##### SOURCE DATA

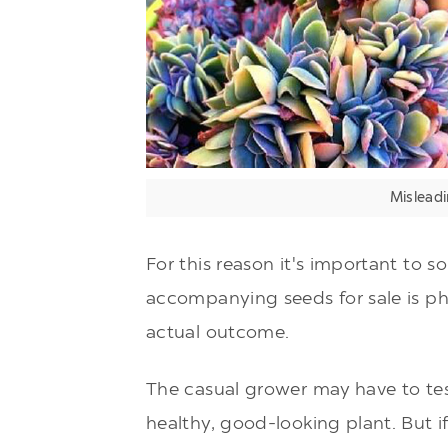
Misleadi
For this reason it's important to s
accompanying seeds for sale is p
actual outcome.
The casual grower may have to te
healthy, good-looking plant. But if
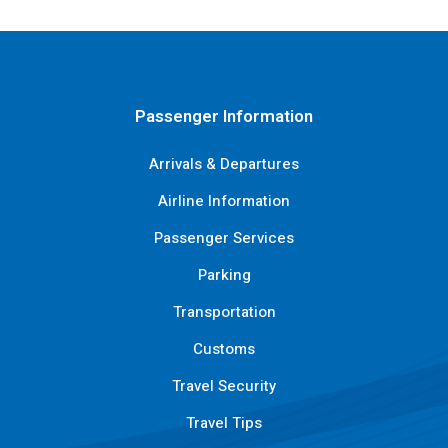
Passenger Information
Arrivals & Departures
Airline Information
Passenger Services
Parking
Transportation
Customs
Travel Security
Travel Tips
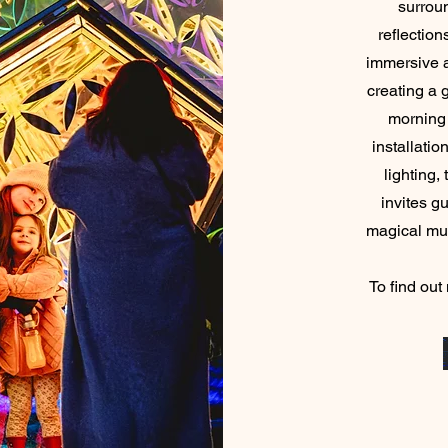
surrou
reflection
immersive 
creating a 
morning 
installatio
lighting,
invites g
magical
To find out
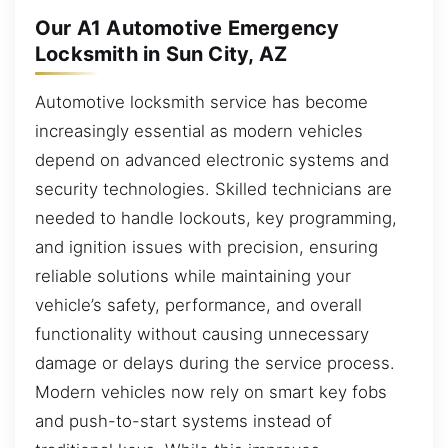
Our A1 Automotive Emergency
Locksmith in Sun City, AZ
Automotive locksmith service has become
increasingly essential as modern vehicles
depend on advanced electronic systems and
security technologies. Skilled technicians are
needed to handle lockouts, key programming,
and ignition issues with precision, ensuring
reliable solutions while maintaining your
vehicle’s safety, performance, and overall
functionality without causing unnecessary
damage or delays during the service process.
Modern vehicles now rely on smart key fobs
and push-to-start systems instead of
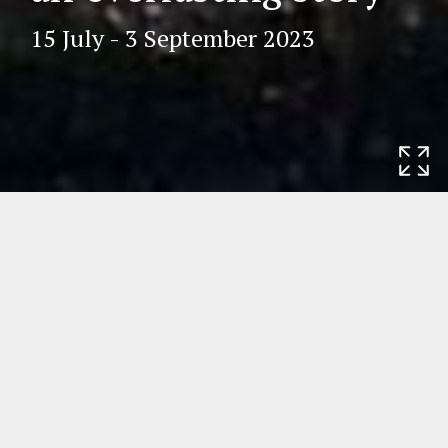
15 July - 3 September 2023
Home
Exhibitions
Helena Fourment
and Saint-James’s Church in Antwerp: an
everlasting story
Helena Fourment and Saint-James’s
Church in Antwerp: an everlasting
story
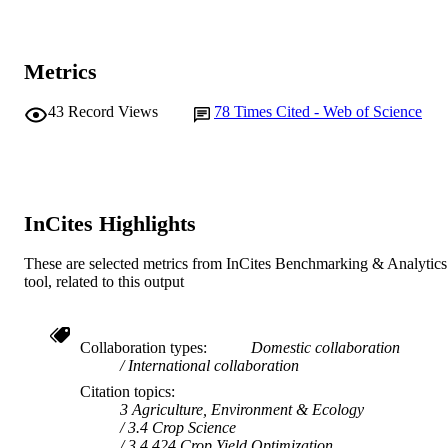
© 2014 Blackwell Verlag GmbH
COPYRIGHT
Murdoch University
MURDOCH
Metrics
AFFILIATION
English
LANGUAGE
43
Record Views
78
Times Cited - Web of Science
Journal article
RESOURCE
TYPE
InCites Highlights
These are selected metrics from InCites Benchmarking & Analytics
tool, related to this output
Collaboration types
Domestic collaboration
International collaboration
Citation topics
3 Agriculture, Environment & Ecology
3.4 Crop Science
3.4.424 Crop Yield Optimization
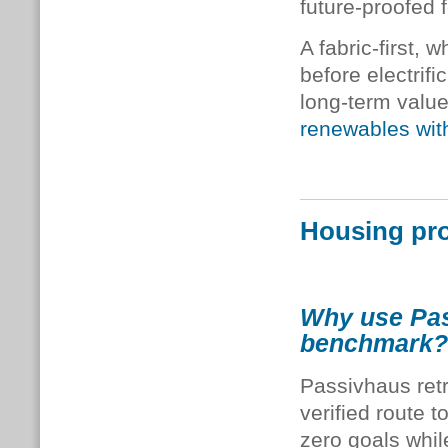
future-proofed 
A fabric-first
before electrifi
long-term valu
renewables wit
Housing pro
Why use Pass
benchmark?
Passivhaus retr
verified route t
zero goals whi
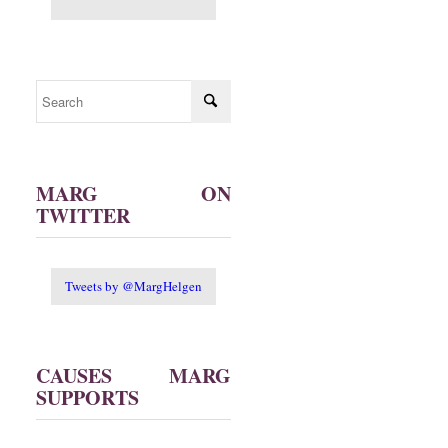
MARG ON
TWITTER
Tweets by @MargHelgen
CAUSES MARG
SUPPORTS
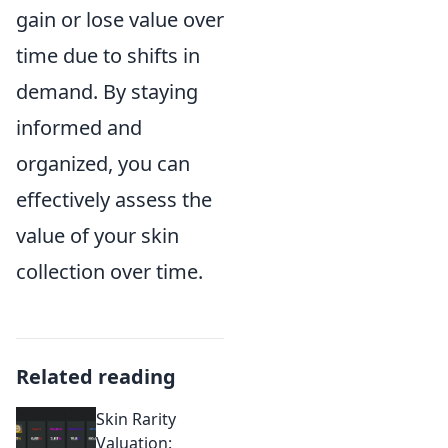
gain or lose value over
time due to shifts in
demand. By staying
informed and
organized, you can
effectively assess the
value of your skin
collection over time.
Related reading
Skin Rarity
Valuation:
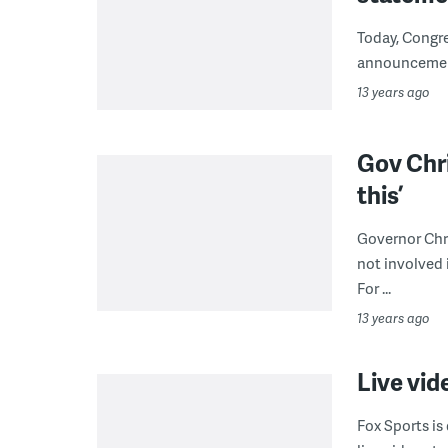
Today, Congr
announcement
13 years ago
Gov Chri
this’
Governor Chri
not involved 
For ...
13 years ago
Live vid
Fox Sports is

##########
##### SOURCE DATA

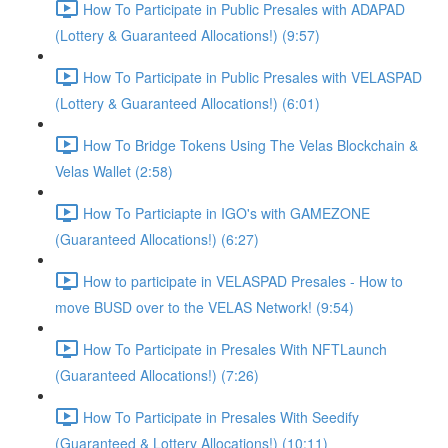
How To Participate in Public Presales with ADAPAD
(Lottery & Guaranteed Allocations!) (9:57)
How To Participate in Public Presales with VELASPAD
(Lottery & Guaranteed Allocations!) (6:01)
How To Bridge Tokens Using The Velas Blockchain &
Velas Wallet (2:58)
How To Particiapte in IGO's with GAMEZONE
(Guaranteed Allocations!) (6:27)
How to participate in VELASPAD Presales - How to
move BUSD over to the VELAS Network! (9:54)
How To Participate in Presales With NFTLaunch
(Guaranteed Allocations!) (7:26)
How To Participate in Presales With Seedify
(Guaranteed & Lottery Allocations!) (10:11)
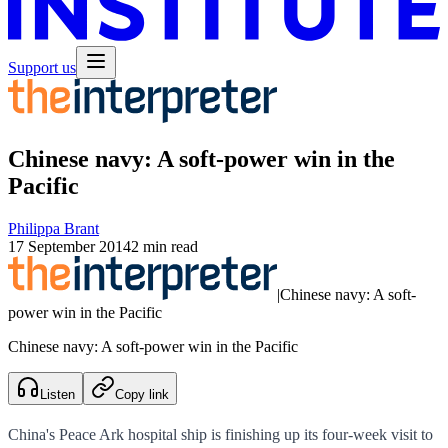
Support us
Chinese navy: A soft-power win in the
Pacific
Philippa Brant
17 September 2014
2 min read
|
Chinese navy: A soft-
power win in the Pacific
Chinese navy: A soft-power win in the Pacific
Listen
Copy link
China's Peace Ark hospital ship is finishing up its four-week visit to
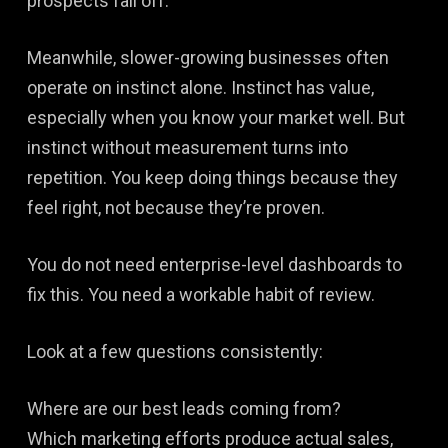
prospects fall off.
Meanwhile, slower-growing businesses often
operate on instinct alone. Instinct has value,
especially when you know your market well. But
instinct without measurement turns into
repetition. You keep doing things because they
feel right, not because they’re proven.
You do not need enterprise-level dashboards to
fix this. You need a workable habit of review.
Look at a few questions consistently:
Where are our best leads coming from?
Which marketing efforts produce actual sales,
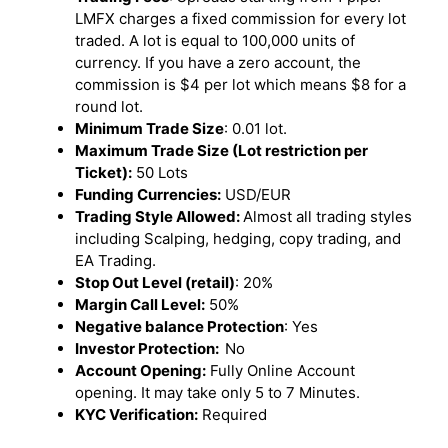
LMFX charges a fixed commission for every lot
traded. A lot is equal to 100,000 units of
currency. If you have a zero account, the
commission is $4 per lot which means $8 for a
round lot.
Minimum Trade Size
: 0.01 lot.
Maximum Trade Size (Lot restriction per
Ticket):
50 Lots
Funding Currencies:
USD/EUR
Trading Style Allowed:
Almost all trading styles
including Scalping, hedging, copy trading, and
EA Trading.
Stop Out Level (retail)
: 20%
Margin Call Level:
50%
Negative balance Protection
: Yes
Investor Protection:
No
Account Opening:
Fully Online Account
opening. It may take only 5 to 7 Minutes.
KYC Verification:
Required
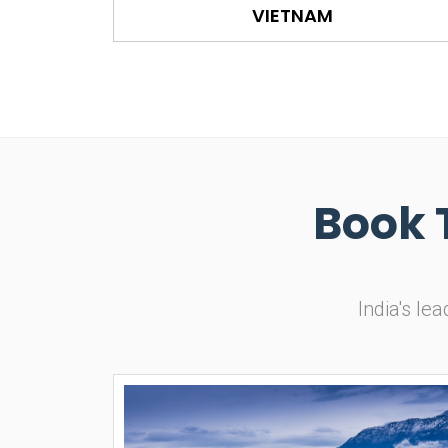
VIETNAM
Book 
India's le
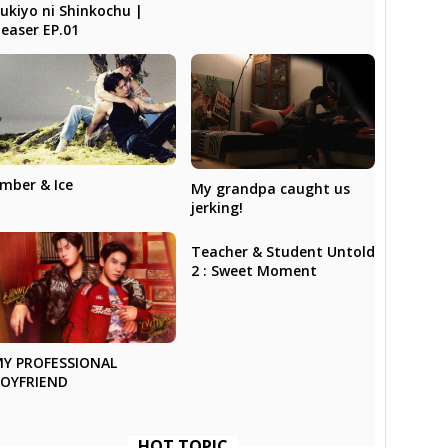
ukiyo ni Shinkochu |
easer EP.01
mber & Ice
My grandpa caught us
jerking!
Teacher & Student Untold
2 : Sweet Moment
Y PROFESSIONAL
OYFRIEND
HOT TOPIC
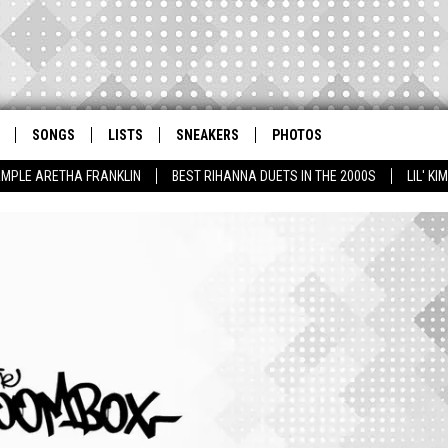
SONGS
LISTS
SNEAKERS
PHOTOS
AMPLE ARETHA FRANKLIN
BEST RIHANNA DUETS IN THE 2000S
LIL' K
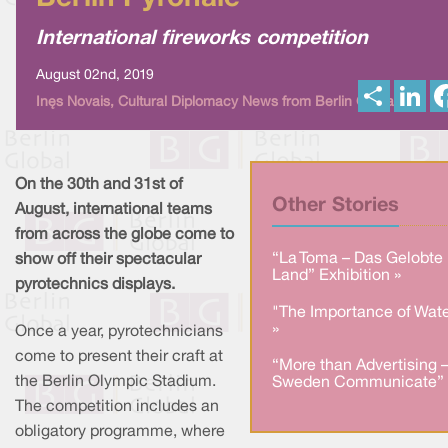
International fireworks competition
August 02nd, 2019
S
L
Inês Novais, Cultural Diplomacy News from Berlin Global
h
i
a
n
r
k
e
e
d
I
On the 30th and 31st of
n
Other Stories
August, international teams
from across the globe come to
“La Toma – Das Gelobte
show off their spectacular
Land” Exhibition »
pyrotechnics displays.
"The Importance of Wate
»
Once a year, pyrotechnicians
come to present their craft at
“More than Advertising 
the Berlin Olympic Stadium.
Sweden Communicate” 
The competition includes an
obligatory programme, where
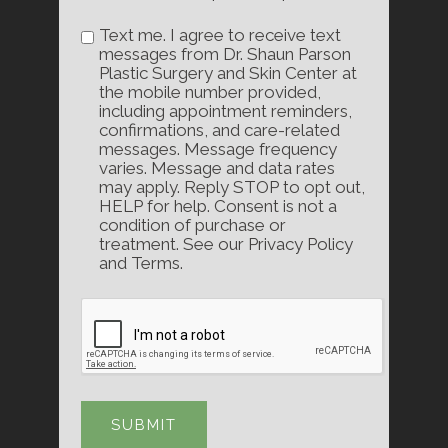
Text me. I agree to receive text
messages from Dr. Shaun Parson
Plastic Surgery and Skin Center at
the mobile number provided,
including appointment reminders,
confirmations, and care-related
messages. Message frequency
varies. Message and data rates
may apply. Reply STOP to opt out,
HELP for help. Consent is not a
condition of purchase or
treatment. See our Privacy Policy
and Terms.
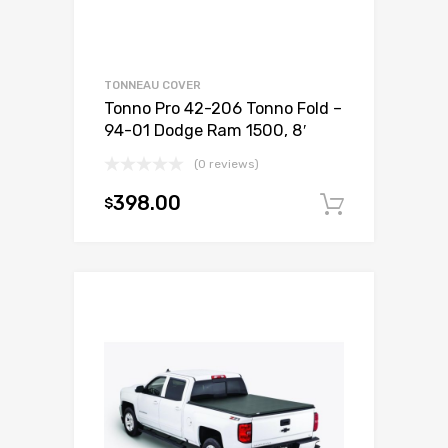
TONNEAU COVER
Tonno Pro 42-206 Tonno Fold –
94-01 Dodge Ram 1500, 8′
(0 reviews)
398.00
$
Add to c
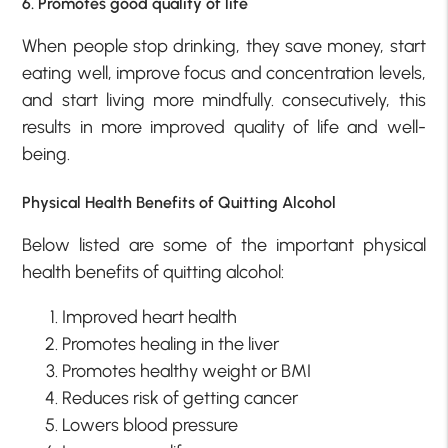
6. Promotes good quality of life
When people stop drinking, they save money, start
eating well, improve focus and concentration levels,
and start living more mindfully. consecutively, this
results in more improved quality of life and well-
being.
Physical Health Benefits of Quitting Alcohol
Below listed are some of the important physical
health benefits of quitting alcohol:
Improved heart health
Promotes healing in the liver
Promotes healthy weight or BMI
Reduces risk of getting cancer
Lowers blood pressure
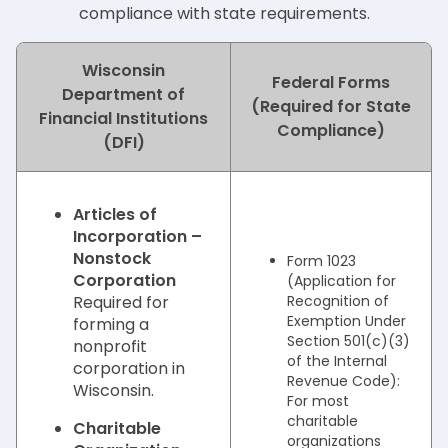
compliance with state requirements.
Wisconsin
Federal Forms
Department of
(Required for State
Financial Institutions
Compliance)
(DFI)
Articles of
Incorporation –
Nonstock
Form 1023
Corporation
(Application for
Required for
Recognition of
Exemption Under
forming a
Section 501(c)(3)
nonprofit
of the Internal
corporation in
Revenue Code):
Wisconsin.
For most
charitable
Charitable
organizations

##########

YOUR GOAL. In the data above, substitute "Allotments" for "Allocations" everywhere from the line with "How To Participate in Public Presales with ADAPAD" up to and including the line with "China's Peace Ark", leaving everything else unchanged. Return only those lines, and omit the pictures.

PROBLEM SOLUTION.
How To Participate in Public Presales with ADAPAD
(Lottery & Guaranteed Allotments!) (9:57)
How To Participate in Public Presales with VELASPAD
(Lottery & Guaranteed Allotments!) (6:01)
How To Bridge Tokens Using The Velas Blockchain &
Velas Wallet (2:58)
How To Particiapte in IGO's with GAMEZONE
(Guaranteed Allotments!) (6:27)
How to participate in VELASPAD Presales - How to
move BUSD over to the VELAS Network! (9:54)
How To Participate in Presales With NFTLaunch
(Guaranteed Allotments!) (7:26)
How To Participate in Presales With Seedify
(Guaranteed & Lottery Allotments!) (10:11)
Support us
Chinese navy: A soft-power win in the
Pacific
Philippa Brant
17 September 2014
2 min read
|
Chinese navy: A soft-
power win in the Pacific
Chinese navy: A soft-power win in the Pacific
Listen
Copy link
China's Peace Ark hospital ship is finishing up its four-week visit to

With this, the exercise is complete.